About this exercise. Rewrite the lines of text in the material below as a numbered list, leaving out any blank lines.
= Beginning of Section =
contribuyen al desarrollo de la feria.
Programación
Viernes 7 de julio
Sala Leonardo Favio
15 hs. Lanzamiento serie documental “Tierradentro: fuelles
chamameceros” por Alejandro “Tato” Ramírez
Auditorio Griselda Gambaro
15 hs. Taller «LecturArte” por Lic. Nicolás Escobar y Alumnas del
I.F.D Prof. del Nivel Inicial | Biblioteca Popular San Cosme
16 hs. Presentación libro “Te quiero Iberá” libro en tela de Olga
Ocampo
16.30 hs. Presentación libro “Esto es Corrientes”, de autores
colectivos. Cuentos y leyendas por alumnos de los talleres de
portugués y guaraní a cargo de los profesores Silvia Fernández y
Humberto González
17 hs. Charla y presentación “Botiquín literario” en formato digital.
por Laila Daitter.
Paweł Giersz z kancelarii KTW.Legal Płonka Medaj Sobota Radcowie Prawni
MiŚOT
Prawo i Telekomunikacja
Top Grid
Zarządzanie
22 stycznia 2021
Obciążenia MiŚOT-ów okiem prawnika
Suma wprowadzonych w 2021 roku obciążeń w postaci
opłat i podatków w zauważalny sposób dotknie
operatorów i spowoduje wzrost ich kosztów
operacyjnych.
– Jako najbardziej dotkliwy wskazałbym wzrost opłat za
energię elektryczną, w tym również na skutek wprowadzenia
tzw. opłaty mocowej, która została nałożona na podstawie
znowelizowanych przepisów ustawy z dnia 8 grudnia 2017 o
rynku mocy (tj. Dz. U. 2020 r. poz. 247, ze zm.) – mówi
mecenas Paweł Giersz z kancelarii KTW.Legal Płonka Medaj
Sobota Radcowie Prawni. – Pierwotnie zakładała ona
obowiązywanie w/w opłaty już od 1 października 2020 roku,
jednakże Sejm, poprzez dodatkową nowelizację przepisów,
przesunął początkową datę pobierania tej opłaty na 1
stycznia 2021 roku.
= End of Section =
Result of the exercise.
1. contribuyen al desarrollo de la feria.
2. Programación
3. Viernes 7 de julio
4. Sala Leonardo Favio
5. 15 hs. Lanzamiento serie documental “Tierradentro: fuelles
6. chamameceros” por Alejandro “Tato” Ramírez
7. Auditorio Griselda Gambaro
8. 15 hs. Taller «LecturArte” por Lic. Nicolás Escobar y Alumnas del
9. I.F.D Prof. del Nivel Inicial | Biblioteca Popular San Cosme
10. 16 hs. Presentación libro “Te quiero Iberá” libro en tela de Olga
11. Ocampo
12. 16.30 hs. Presentación libro “Esto es Corrientes”, de autores
13. colectivos. Cuentos y leyendas por alumnos de los talleres de
14. portugués y guaraní a cargo de los profesores Silvia Fernández y
15. Humberto González
16. 17 hs. Charla y presentación “Botiquín literario” en formato digital.
17. por Laila Daitter.
18. Paweł Giersz z kancelarii KTW.Legal Płonka Medaj Sobota Radcowie Prawni
19. MiŚOT
20. Prawo i Telekomunikacja
21. Top Grid
22. Zarządzanie
23. 22 stycznia 2021
24. Obciążenia MiŚOT-ów okiem prawnika
25. Suma wprowadzonych w 2021 roku obciążeń w postaci
26. opłat i podatków w zauważalny sposób dotknie
27. operatorów i spowoduje wzrost ich kosztów
28. operacyjnych.
29. – Jako najbardziej dotkliwy wskazałbym wzrost opłat za
30. energię elektryczną, w tym również na skutek wprowadzenia
31. tzw. opłaty mocowej, która została nałożona na podstawie
32. znowelizowanych przepisów ustawy z dnia 8 grudnia 2017 o
33. rynku mocy (tj. Dz. U. 2020 r. poz. 247, ze zm.) – mówi
34. mecenas Paweł Giersz z kancelarii KTW.Legal Płonka Medaj
35. Sobota Radcowie Prawni. – Pierwotnie zakładała ona
36. obowiązywanie w/w opłaty już od 1 października 2020 roku,
37. jednakże Sejm, poprzez dodatkową nowelizację przepisów,
38. przesunął początkową datę pobierania tej opłaty na 1
39. stycznia 2021 roku.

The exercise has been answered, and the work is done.